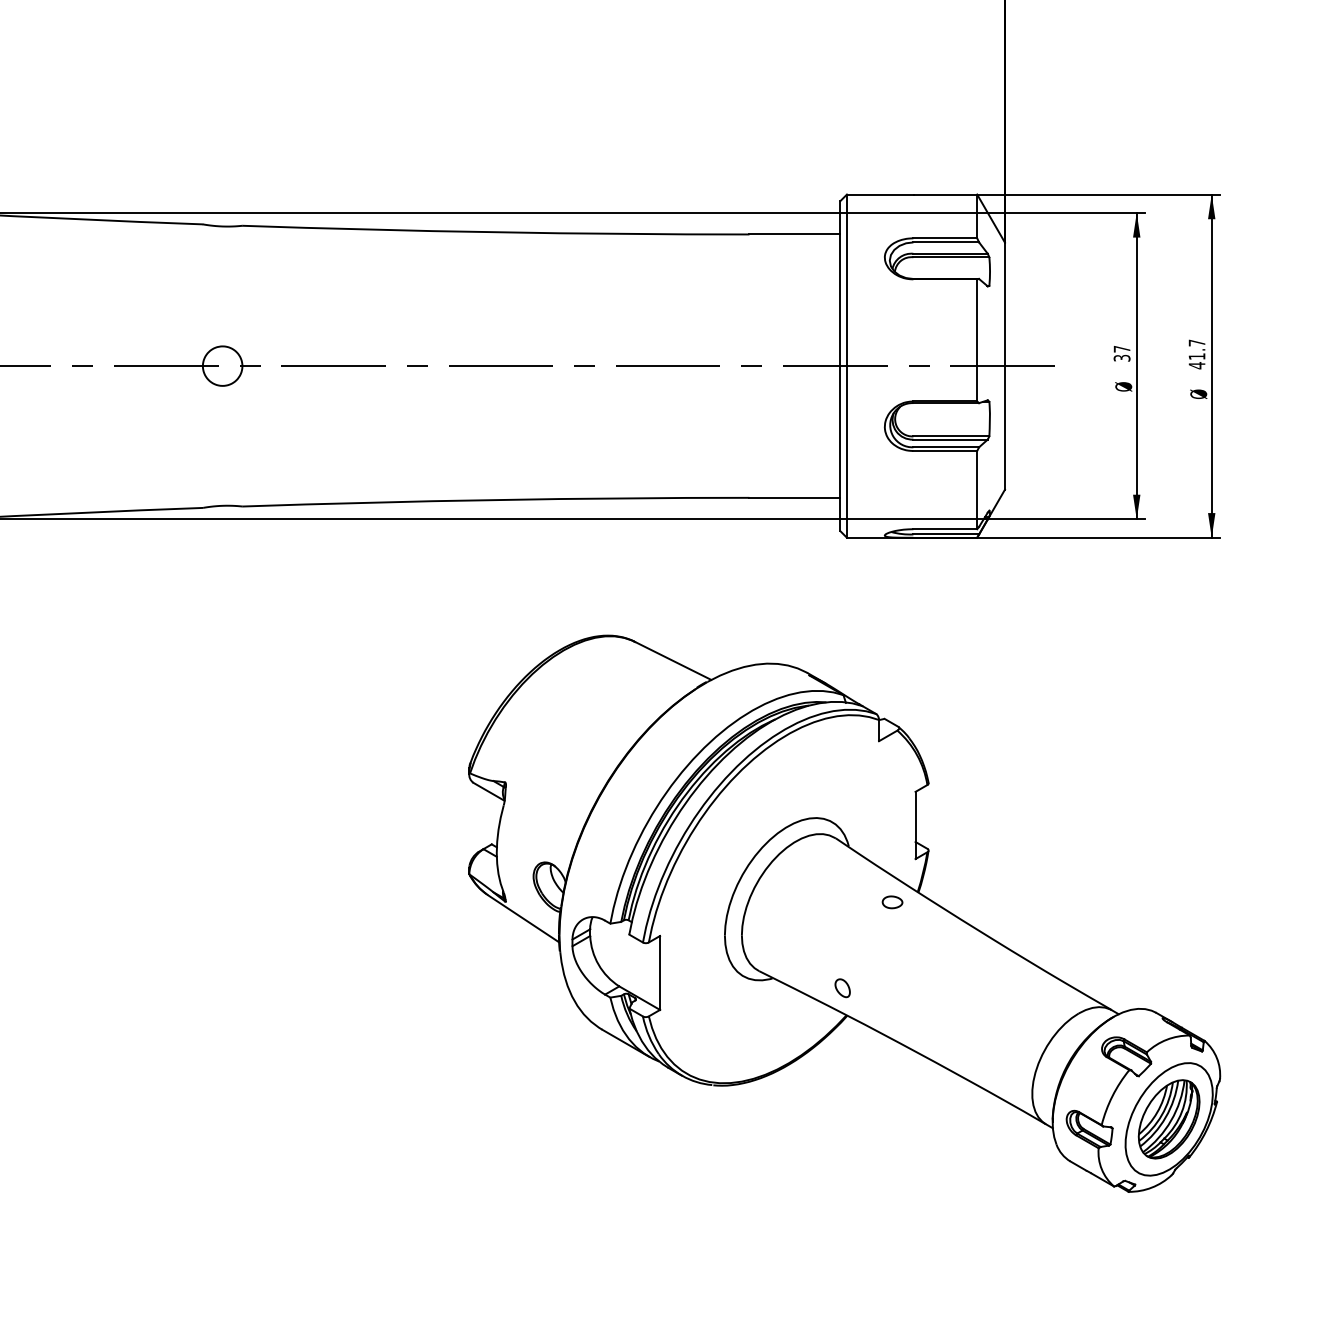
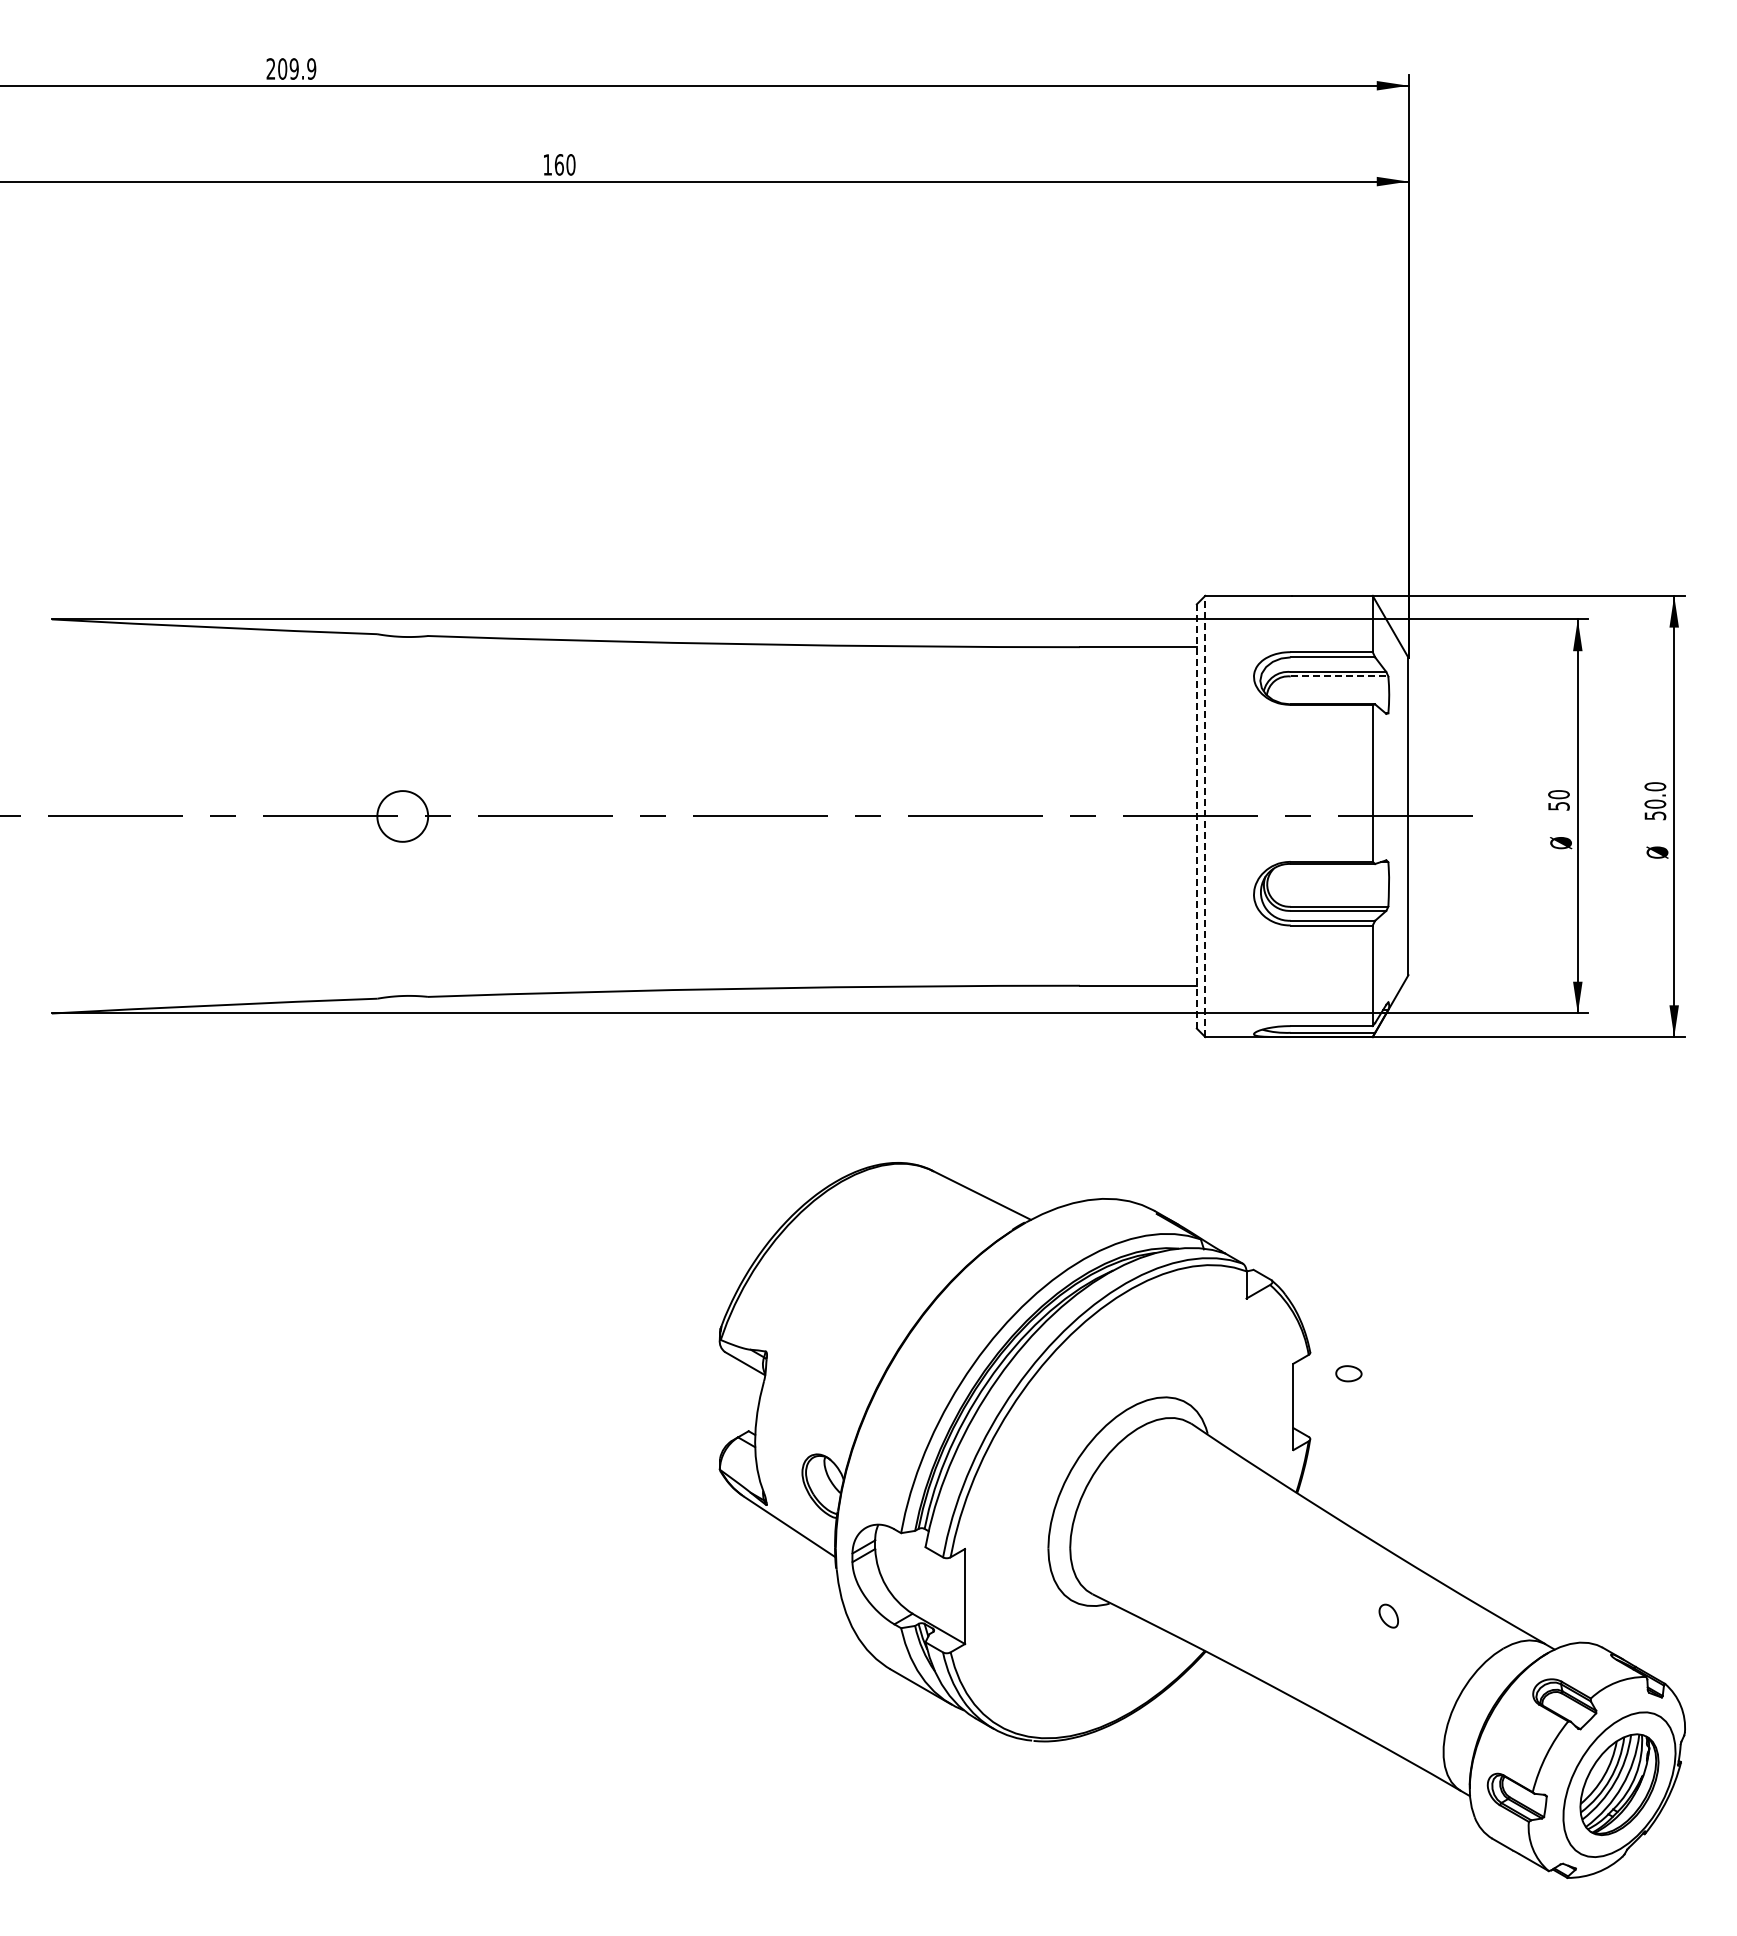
line: (951, 257) -> (1339, 676), solid -> dashed
text: (1121, 353) -> (1558, 800), 37 -> 50
text: (1197, 354) -> (1655, 801), 41.7 -> 50.0
line: (840, 365) -> (1196, 815), solid -> dashed
line: (847, 366) -> (1205, 816), solid -> dashed
part: (892, 902) -> (1348, 1373), moved
part: (842, 987) -> (1388, 1615), moved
____________________
**TASK TO CARRY OUT**
Set the lines above down again, word for word, from the first through the one containing "part: (892, 902) -> (1348, 1373), moved"; pictures excluded.

**YOUR SOLUTION**
line: (951, 257) -> (1339, 676), solid -> dashed
text: (1121, 353) -> (1558, 800), 37 -> 50
text: (1197, 354) -> (1655, 801), 41.7 -> 50.0
line: (840, 365) -> (1196, 815), solid -> dashed
line: (847, 366) -> (1205, 816), solid -> dashed
part: (892, 902) -> (1348, 1373), moved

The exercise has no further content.